GIVEN TEXT –

Wednesday, January 28, 2009

Engendering Zero (Part 2)

As stated at the beginning of Part 1, the title of this entry refers to a reading of Alain Badiou's mathematics and Jacques Lacan's psychoanalytic theory - and specifically my reading Sam Gillespie's The Mathematics of Novelty; as well as reading secondary sources on Lacan, notibably Savoj Zizek and several others. How is it that these thinkers can speak of engendering zero: calling forth or bringing forth what? Precisely Nothing. Engendering zero implies generation and bringing into being in relation with the Void as it were. Why and how the Void? That has been my question.

Part I restricted the exploration to Badiou's ontology=mathematics. I think we made a minimal beginning (perhaps discussing about the first 13 pages of Gillespie's book). I will recap what was my personal concern, my learning as it were, keeping in mind this should not be conclusive - in fact there is a self-questioning going on:

(a) Epistemology encompasses the whole domain of thought itself, knowledge as such. Ontology would encompass the domain of epistemology inasmuch as thought, knowledge would not be separate from being qua being; however, thought and new thought are always coming into being and do not encompass what is not known . Being qua being is where thought is situated, namely in the Void.

(b) What I think I know is, if thought is the virtual past, thought of the new is not the new. I am predisposed to think any part of thought would be based on memory and therefore the past. Furthermore, would not the thought of the Void, which is not, be essentially a virtual past?

(c) The "count as one" is a reference to Badiou's application of set theory; the terms or elements of a situation form the set, are included in the set. One knows them as such, it is knowledge, it is thought in the domain of epistemological order. It is unified or consistent presentation.

(d) The term "Situation" is used to signify a set of consistent presentation. The thought of the Void as in (b) above is not the Void, it is part of consistent presentation. The unthinkable Void in nonetheless experienced as that which escapes the "count as one" - multiplicity within the situation plus inconsistent multiplicity are signified by the term "State".

(e) Applying the language of set-theory: new situations (consistent multiplicities) which are not, that which are possible because of inconsistent multiplicity, are possible being sutured in the power set of that situation because it includes the empty set as well as all subsets generated by its presented elements.

(f) Novelty for Badiou is engendered from the Void (a name for that in excess of presentation). We are to understand this with reference to his conception of the Event (which by chance occurs because it is possible). The situation in any State has its presented truth, the Truth of the Event (emerging by virtue of inconsistent multiplicity) engenders transformation of the situation, engenders a novel situation and a novel State.

GIVEN EXERCISE 1 – Retype the part of the post on engendering zero that begins with "(a) Epistemology encompasses" and runs through "in the Void.".

[Stored data entries]
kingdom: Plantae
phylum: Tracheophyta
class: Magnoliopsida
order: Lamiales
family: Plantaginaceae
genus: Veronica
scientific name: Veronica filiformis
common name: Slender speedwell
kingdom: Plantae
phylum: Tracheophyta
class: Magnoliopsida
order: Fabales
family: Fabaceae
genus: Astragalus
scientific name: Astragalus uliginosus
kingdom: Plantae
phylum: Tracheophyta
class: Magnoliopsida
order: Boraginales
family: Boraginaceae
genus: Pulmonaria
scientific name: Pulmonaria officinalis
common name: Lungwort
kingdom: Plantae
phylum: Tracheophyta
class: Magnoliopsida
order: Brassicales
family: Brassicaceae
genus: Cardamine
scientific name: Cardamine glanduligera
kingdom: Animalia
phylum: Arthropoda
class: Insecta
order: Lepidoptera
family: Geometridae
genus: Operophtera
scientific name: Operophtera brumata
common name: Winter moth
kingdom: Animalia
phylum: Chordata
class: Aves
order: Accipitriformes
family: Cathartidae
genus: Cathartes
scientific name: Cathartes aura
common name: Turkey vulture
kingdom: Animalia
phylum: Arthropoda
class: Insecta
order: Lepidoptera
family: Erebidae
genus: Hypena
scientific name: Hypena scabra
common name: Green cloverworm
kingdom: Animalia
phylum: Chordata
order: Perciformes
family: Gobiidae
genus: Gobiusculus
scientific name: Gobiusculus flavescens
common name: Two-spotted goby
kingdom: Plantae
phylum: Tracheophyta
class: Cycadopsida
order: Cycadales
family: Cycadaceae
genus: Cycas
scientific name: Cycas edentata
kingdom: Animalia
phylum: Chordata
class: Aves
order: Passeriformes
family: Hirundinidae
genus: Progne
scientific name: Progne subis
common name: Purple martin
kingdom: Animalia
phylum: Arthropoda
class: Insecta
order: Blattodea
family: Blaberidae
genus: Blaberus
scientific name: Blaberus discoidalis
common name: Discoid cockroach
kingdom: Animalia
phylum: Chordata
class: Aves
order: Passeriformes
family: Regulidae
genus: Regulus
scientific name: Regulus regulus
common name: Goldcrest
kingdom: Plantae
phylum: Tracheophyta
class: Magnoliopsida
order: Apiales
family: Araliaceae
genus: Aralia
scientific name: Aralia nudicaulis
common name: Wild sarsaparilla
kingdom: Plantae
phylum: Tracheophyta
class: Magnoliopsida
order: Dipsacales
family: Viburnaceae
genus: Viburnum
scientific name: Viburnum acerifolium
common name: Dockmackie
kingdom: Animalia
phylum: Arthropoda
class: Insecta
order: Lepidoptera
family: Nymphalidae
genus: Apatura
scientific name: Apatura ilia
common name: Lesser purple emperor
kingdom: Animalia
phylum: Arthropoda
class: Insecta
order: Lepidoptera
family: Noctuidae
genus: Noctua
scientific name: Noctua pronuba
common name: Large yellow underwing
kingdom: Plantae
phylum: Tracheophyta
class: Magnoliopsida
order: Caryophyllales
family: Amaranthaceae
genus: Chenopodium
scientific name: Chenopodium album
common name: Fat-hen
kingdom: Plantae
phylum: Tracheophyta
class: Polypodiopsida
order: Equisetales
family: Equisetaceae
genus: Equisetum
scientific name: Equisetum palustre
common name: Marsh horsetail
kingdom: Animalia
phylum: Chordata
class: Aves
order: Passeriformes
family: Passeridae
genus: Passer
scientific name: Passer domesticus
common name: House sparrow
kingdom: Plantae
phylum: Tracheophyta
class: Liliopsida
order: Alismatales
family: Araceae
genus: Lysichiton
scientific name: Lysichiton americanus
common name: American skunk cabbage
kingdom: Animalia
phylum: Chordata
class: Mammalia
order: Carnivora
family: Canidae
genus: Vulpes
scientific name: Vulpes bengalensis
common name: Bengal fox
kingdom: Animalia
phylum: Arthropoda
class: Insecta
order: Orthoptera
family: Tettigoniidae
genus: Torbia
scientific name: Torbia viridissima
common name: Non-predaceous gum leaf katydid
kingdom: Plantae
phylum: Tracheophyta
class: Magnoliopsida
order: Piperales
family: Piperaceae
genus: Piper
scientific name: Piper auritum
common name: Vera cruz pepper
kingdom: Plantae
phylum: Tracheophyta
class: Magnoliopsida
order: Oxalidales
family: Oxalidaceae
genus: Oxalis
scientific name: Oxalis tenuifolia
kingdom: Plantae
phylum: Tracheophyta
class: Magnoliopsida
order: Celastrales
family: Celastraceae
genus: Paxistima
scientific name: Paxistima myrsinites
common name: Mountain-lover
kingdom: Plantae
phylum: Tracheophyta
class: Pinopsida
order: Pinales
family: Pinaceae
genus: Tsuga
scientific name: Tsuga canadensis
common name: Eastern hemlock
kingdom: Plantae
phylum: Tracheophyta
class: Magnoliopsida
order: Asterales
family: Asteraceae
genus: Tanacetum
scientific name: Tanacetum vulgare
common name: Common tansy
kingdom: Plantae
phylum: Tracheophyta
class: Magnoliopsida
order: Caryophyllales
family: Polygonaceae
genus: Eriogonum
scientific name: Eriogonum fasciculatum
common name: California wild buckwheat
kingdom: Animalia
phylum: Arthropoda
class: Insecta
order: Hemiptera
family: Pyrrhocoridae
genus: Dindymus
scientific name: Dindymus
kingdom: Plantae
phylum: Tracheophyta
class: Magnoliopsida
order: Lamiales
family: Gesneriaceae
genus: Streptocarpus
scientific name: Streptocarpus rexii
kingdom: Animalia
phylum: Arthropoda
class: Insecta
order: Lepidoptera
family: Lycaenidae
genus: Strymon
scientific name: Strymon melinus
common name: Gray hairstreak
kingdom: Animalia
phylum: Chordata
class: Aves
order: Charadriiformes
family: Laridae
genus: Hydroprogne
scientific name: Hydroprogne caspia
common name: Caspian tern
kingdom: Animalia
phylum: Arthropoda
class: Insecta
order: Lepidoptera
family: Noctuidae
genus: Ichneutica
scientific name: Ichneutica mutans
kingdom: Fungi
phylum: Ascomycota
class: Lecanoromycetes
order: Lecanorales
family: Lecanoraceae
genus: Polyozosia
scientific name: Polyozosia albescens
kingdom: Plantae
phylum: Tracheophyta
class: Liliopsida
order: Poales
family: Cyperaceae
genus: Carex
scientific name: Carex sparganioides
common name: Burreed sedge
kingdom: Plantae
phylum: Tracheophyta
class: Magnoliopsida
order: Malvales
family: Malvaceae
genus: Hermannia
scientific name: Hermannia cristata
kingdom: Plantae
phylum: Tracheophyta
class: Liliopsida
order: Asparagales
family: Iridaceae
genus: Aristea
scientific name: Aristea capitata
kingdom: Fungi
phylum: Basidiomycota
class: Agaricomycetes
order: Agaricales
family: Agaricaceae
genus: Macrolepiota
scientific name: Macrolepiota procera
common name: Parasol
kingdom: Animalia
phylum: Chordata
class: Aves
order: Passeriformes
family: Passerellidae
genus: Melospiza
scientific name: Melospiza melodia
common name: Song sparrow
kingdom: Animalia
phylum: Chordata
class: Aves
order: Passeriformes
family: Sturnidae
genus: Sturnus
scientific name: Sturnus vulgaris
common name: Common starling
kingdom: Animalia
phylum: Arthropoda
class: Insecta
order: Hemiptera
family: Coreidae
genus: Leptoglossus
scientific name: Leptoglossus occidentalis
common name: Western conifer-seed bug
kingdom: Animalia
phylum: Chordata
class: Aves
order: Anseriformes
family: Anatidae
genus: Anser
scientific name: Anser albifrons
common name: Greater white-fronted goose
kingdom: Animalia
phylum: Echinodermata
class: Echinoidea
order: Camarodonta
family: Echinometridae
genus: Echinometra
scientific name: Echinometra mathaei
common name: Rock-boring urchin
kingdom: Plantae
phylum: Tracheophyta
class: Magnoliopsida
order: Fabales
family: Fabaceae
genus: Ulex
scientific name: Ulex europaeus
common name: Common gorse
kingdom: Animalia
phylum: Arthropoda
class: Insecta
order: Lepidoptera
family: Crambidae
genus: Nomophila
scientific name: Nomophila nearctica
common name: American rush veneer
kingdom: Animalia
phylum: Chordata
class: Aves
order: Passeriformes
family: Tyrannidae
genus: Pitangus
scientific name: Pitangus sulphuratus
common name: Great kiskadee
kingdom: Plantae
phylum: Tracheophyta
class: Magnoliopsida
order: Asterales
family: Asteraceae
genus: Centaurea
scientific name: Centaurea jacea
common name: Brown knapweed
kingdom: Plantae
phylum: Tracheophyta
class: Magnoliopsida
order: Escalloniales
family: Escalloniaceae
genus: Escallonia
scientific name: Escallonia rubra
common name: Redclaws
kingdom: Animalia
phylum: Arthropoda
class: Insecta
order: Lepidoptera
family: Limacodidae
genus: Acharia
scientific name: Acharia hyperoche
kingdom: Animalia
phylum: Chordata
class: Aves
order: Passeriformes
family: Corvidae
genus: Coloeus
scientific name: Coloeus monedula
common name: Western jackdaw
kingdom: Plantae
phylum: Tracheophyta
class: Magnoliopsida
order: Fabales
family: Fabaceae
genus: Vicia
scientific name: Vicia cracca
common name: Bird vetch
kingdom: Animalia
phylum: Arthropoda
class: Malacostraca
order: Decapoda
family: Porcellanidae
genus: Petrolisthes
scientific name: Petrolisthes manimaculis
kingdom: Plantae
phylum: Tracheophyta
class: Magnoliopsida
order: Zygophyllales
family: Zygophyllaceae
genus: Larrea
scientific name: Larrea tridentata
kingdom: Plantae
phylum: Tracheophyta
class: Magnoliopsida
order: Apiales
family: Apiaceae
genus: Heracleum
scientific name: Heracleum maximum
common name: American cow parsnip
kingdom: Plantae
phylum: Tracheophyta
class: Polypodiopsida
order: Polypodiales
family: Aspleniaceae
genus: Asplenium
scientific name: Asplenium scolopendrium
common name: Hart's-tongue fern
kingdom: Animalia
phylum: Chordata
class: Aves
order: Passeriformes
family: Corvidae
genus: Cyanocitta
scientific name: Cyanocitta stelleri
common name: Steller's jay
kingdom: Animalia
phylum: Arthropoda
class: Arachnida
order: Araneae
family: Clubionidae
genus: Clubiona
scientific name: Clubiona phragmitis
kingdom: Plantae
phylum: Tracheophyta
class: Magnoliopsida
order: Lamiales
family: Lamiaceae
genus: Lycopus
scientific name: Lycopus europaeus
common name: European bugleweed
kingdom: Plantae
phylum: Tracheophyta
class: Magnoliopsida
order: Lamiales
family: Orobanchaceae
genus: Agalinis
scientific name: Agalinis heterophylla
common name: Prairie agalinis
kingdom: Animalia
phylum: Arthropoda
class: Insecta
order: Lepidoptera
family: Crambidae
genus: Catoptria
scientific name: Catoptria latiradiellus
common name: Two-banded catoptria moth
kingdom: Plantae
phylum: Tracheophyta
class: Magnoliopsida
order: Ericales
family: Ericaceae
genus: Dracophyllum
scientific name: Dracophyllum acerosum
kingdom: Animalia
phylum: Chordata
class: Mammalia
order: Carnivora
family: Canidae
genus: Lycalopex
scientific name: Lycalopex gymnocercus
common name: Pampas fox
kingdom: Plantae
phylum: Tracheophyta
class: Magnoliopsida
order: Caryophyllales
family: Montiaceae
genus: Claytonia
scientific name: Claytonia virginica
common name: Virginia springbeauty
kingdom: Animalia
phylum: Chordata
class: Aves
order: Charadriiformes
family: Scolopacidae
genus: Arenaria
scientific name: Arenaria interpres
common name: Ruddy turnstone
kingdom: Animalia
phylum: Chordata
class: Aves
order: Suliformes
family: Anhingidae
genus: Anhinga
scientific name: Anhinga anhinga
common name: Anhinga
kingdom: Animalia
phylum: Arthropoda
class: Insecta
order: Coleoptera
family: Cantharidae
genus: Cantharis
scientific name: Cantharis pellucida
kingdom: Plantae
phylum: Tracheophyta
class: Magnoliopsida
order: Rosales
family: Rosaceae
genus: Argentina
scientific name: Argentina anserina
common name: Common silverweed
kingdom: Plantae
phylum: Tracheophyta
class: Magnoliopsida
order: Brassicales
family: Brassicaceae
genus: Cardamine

GIVEN EXERCISE 2 – Echo only the lines of the entries above that start with the line containing "order: Piperales" and go on through the line containing "scientific name: Oxalis tenuifolia", including both of those lines.

RESPONSE 1 –
(a) Epistemology encompasses the whole domain of thought itself, knowledge as such. Ontology would encompass the domain of epistemology inasmuch as thought, knowledge would not be separate from being qua being; however, thought and new thought are always coming into being and do not encompass what is not known . Being qua being is where thought is situated, namely in the Void.

RESPONSE 2 –
order: Piperales
family: Piperaceae
genus: Piper
scientific name: Piper auritum
common name: Vera cruz pepper
kingdom: Plantae
phylum: Tracheophyta
class: Magnoliopsida
order: Oxalidales
family: Oxalidaceae
genus: Oxalis
scientific name: Oxalis tenuifolia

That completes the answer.